However. There’s no getting around the fact that in several key scenes, notably Nixon’s first act conference with Mao and the second act’s ballet scene, it was very hard to follow the words. Anyone not equipped with a good working knowledge of the libretto had to exchange the confusion of a densely patterned comic ambiguity for the confusion of not knowing what the hell was going on.

For scale, for ambition, and for what it achieves, this is the landmark event of this year’s arts festival.

This is not quite as bad as it may sound, because actually, it did not sound bad at all: whether or not the words were coming through, Adams’s churning, delicate, rough-edged music was always well balanced and transfixingly powerful. One reason the words kept getting lost was that with the orchestra on stage, rather than down in a pit, their sound was so strong that the singers had to be miked, and the sound mixing seemed to blur the edges of some voices a little, especially when more than one person was singing. But the amplification was unobtrusive, and the core sound came through very well, so that although I could rarely make out what Simon O’Neill’s Mao was singing, I never got tired of listening to him. His voice is a beautiful instrument.

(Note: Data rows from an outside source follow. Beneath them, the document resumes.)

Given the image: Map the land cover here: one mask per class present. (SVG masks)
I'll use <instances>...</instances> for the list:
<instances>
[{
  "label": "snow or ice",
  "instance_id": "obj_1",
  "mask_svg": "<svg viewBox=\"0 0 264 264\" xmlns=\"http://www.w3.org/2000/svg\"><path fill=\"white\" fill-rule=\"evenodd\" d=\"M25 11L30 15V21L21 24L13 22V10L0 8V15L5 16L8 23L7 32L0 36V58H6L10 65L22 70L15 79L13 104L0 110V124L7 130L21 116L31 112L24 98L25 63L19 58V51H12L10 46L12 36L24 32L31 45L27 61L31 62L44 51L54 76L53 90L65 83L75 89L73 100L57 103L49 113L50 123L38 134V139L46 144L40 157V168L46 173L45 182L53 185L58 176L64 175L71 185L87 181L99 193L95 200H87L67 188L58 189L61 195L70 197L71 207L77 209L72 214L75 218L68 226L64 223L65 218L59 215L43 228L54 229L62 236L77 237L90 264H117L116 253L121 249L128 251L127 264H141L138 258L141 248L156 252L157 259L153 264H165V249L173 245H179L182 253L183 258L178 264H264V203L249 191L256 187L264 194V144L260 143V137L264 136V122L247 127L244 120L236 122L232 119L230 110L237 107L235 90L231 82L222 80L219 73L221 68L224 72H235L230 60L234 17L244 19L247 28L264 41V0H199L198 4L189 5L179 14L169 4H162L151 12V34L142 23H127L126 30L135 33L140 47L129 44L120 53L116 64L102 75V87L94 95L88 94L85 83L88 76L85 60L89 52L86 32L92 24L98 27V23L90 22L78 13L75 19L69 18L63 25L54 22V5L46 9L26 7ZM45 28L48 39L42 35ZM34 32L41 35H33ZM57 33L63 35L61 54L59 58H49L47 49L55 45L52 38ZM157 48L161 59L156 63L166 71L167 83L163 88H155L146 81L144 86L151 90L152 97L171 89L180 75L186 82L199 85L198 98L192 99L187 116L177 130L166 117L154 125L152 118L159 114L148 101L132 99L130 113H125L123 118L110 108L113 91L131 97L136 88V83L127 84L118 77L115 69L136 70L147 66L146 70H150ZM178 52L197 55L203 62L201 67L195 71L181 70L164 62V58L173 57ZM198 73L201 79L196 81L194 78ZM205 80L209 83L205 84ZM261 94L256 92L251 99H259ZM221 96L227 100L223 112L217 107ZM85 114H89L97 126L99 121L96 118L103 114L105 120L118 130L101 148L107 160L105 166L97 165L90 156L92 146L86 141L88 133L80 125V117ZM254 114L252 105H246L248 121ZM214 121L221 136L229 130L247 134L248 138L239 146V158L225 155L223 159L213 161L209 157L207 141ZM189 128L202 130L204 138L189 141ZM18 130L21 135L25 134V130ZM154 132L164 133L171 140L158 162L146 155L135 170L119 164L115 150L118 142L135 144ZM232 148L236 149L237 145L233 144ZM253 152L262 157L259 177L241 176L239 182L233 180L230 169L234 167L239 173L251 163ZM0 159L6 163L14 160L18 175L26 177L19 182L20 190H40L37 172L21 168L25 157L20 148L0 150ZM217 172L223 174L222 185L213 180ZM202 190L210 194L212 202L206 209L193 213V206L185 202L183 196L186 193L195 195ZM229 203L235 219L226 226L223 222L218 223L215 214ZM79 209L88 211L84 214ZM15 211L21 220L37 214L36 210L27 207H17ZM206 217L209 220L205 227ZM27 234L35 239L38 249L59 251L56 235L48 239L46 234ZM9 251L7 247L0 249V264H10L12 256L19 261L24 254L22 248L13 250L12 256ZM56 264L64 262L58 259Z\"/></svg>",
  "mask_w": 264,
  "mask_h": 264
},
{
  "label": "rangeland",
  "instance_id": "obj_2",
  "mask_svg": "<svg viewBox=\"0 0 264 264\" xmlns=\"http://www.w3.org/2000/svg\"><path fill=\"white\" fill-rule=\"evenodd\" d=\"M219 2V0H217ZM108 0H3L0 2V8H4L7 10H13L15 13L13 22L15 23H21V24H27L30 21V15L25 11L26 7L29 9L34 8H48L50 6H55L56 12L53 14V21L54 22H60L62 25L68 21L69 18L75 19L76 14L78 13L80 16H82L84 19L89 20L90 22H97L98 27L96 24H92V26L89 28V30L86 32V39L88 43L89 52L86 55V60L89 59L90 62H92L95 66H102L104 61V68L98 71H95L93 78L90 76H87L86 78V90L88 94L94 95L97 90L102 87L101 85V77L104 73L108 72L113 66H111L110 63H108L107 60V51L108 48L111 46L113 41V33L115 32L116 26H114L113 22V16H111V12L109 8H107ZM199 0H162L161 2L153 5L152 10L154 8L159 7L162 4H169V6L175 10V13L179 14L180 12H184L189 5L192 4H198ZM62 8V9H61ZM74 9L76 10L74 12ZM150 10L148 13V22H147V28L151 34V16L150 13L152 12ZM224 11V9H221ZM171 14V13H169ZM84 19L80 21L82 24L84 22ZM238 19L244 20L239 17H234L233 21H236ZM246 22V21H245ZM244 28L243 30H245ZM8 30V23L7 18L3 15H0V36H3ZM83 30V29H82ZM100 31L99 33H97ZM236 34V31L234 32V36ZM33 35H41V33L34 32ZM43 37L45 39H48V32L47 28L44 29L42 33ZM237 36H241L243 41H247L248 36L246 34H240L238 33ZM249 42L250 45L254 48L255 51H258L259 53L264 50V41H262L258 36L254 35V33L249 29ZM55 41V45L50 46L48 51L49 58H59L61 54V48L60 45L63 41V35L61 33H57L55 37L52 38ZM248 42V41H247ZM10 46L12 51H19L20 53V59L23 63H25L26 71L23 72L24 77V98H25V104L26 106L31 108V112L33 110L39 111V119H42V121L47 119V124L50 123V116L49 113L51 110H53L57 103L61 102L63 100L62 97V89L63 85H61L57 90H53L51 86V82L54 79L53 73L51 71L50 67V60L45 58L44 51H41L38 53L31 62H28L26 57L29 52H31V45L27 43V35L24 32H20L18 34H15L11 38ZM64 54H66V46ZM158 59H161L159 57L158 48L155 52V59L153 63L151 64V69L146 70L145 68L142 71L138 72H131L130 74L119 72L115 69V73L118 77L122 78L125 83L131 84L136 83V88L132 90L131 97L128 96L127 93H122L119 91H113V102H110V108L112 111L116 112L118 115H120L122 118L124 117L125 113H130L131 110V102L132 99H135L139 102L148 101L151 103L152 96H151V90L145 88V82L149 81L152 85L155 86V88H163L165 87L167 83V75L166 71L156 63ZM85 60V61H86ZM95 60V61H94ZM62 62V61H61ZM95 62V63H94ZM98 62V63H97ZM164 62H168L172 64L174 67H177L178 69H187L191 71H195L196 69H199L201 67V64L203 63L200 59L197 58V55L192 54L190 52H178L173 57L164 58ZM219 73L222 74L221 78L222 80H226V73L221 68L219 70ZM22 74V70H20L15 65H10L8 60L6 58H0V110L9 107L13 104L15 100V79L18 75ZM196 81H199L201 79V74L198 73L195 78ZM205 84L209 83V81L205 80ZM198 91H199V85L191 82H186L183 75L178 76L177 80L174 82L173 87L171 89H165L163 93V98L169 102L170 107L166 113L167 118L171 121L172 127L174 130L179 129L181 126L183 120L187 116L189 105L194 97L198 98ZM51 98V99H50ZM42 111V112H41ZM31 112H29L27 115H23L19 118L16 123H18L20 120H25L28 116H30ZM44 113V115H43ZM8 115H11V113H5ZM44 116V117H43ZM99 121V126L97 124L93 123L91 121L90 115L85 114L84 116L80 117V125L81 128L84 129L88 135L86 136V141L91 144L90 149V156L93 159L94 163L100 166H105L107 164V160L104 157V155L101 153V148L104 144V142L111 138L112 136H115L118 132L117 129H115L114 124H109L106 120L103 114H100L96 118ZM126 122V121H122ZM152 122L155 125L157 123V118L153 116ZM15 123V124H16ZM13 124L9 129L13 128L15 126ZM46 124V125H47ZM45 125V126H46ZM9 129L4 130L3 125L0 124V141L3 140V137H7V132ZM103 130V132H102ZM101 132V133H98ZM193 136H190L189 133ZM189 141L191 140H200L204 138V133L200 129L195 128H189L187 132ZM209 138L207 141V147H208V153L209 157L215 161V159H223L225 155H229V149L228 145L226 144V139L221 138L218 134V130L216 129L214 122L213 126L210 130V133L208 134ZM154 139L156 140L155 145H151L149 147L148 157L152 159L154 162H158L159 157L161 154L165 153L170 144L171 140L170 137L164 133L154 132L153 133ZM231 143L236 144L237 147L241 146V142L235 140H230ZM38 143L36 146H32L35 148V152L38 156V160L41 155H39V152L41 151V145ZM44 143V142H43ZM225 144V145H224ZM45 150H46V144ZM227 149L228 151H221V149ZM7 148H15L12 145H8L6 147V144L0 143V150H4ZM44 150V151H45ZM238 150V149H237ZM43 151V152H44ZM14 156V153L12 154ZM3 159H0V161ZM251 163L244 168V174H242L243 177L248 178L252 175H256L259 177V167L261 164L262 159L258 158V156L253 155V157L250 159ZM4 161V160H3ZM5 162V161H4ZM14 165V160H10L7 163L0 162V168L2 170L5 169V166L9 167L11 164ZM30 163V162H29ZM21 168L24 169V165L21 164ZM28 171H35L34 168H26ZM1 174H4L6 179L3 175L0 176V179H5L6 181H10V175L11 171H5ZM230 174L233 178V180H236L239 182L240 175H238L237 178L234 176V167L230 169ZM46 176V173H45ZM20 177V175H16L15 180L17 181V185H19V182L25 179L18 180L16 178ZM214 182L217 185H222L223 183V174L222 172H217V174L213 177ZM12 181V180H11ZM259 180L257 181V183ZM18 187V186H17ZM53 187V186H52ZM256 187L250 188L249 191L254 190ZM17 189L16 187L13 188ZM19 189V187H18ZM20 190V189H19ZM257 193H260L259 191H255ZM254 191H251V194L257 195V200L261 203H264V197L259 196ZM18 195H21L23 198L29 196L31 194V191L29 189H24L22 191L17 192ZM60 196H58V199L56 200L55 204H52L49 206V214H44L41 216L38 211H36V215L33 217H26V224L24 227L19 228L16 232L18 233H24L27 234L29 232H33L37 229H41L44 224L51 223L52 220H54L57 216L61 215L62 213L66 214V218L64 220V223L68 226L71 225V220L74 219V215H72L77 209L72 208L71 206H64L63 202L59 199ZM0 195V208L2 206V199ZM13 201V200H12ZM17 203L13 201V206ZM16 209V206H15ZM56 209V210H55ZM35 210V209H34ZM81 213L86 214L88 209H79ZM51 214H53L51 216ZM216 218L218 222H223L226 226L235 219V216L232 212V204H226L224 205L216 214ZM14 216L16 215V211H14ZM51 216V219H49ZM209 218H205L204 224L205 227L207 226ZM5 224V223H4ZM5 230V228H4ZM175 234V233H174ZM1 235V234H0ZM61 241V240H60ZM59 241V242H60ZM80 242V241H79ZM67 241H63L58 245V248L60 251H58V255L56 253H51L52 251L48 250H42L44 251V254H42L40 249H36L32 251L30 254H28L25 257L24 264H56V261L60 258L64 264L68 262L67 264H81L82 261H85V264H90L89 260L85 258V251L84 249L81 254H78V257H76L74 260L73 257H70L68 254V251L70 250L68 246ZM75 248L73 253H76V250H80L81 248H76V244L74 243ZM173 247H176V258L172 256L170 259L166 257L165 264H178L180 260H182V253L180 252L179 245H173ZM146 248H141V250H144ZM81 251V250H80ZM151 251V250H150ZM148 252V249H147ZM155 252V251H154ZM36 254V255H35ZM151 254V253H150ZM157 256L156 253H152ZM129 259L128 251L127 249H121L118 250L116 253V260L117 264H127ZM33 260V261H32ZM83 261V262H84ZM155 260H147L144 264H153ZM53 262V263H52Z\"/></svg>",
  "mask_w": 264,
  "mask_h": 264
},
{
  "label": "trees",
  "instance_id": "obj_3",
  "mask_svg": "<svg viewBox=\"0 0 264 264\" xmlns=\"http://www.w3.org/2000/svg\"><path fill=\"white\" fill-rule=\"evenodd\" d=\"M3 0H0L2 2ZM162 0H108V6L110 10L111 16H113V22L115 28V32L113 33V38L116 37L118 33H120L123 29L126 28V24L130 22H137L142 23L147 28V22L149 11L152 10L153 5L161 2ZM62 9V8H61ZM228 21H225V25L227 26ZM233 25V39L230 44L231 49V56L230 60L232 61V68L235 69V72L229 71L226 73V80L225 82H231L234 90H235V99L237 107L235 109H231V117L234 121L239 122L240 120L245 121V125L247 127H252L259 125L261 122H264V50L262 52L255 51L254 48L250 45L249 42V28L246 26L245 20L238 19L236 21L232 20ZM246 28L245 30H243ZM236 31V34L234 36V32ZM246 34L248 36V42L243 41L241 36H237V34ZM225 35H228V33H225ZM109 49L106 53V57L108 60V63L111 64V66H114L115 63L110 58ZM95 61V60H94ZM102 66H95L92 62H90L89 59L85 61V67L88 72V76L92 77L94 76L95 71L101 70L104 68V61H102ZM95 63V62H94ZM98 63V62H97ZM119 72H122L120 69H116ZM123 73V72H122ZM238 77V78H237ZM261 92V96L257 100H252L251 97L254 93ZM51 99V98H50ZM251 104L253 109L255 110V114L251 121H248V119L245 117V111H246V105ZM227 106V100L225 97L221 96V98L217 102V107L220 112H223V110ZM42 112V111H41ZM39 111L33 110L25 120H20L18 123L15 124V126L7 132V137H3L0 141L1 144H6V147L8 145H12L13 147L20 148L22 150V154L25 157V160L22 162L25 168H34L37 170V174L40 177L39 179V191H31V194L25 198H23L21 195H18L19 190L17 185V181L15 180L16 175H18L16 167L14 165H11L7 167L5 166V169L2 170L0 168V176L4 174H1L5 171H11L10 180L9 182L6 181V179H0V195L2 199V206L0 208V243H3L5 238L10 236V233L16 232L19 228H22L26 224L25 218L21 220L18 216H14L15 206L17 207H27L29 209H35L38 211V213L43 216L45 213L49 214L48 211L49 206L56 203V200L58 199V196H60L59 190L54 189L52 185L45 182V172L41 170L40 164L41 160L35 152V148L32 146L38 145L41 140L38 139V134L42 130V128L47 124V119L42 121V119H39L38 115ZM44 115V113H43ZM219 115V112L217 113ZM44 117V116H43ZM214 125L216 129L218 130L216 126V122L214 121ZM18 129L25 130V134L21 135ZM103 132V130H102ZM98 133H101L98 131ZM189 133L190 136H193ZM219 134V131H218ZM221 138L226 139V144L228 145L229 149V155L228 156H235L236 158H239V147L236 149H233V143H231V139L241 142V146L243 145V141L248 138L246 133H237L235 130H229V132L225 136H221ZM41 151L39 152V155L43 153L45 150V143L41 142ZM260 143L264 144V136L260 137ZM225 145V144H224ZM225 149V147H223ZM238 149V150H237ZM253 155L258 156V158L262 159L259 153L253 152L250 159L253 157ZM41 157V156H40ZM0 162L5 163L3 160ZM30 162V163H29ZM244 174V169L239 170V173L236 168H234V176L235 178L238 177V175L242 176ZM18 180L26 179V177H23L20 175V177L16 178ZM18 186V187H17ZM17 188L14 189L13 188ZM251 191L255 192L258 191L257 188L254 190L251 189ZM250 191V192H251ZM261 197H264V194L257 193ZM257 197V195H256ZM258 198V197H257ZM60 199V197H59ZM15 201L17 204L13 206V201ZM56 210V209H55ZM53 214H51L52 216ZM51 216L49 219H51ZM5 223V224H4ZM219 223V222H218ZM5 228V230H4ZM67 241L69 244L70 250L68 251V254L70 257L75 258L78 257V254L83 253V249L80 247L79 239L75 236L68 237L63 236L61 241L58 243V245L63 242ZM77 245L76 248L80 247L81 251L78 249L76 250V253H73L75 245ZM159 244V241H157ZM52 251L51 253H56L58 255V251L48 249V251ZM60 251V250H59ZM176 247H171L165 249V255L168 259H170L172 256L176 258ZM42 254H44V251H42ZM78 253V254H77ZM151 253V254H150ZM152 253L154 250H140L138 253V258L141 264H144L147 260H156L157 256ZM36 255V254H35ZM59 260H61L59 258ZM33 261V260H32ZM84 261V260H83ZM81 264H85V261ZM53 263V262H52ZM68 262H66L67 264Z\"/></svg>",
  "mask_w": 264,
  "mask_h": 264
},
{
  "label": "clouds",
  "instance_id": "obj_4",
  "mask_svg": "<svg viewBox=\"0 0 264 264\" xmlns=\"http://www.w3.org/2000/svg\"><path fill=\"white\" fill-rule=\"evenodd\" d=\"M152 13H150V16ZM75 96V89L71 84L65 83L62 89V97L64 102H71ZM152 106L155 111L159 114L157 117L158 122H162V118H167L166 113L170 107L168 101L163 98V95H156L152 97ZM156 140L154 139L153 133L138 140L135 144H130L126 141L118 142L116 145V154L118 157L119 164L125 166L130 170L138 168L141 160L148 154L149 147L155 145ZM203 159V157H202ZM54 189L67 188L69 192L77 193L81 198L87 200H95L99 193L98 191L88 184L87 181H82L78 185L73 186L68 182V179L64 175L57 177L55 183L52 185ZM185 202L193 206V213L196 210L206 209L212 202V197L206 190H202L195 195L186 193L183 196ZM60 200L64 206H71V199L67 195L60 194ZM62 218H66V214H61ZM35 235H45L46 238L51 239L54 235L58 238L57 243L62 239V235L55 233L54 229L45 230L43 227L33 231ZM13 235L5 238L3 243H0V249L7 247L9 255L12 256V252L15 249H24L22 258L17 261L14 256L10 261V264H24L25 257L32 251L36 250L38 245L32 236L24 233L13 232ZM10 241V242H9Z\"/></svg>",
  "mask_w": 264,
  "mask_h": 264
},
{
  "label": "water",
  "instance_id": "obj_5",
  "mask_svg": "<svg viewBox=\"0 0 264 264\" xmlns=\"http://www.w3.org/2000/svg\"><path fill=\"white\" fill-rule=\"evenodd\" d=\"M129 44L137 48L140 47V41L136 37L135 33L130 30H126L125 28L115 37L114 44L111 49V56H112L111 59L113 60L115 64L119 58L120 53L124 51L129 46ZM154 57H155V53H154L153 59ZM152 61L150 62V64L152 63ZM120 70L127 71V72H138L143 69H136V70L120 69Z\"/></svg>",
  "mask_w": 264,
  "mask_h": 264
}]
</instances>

Barry Ryan’s Nixon, on the other hand, is a beautiful singer who also managed to be mostly comprehensible throughout; and Andrew Collis gave us a Kissinger who sang strongly, clearly, and in a nicely comic German accent. Madeleine Pierard was lovely as Pat Nixon, both as singer and actor, especially in her act two tourist scene. (It featured the production’s best and lowest-tech accommodation to its venue limitations: when her proud Chinese hosts take Pat to admire a pig farm, the pigs are protrayed by a single actor down on his hands and knees. Pat rubs his hair fondly. “I once raised a red-ribbon boar”, she sings. It really shouldn’t work. It really works.)

For scale, for ambition, and for what it achieves, this is the landmark event of this year’s arts festival. There’s one more performance. For best results, read up on the opera before you go to it; in fact, go online and read through the libretto. Then scrape together the money and grab yourself a ticket. If I could afford to go again, I would.